> PROVIDED ENTRIES
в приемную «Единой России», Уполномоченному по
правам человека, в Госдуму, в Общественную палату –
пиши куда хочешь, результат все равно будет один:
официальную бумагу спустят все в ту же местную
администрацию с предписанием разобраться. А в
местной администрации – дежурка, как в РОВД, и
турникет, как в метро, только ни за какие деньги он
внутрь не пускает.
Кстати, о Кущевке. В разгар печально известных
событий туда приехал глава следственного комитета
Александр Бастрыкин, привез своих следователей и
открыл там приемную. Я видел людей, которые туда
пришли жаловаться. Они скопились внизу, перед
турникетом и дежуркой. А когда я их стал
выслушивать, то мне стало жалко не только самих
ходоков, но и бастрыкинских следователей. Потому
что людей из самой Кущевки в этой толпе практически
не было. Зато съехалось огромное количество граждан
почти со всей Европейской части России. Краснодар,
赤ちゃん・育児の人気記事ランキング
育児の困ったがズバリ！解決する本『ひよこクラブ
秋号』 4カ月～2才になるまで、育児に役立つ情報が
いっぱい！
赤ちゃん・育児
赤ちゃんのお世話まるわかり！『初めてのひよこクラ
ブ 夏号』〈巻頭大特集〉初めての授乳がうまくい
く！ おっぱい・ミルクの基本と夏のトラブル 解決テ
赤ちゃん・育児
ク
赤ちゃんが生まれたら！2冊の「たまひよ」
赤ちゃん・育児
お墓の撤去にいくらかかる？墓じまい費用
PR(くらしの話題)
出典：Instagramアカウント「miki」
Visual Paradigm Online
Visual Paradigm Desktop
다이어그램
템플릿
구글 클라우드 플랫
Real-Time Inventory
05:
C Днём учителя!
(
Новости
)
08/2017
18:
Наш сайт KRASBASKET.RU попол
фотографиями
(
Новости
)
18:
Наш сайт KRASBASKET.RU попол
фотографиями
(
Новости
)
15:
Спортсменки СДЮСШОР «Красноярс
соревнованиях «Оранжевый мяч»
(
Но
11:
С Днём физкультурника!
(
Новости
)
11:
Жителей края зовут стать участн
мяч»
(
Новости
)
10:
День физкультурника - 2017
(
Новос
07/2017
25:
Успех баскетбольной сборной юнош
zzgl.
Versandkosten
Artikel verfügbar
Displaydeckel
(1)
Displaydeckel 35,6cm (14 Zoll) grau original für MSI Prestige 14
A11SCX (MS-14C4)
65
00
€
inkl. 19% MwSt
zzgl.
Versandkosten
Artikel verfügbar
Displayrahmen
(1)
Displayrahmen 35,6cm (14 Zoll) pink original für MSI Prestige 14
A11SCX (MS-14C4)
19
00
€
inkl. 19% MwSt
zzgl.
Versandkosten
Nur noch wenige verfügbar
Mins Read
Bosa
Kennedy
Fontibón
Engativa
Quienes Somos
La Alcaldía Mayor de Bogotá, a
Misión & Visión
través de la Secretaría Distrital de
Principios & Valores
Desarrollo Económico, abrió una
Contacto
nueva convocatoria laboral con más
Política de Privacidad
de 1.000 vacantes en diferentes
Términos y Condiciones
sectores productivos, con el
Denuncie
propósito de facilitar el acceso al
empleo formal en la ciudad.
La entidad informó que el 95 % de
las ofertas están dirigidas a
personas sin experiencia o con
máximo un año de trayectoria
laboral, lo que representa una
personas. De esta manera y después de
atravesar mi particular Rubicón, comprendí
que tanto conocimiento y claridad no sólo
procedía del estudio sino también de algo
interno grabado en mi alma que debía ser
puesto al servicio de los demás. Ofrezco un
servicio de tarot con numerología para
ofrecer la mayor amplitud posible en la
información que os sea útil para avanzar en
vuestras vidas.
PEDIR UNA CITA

> PROBLEM TO SOLVE
Each line that includes the string "только" should be copied from the data.

> ANSWER TO THE PROBLEM
турникет, как в метро, только ни за какие деньги он
выслушивать, то мне стало жалко не только самих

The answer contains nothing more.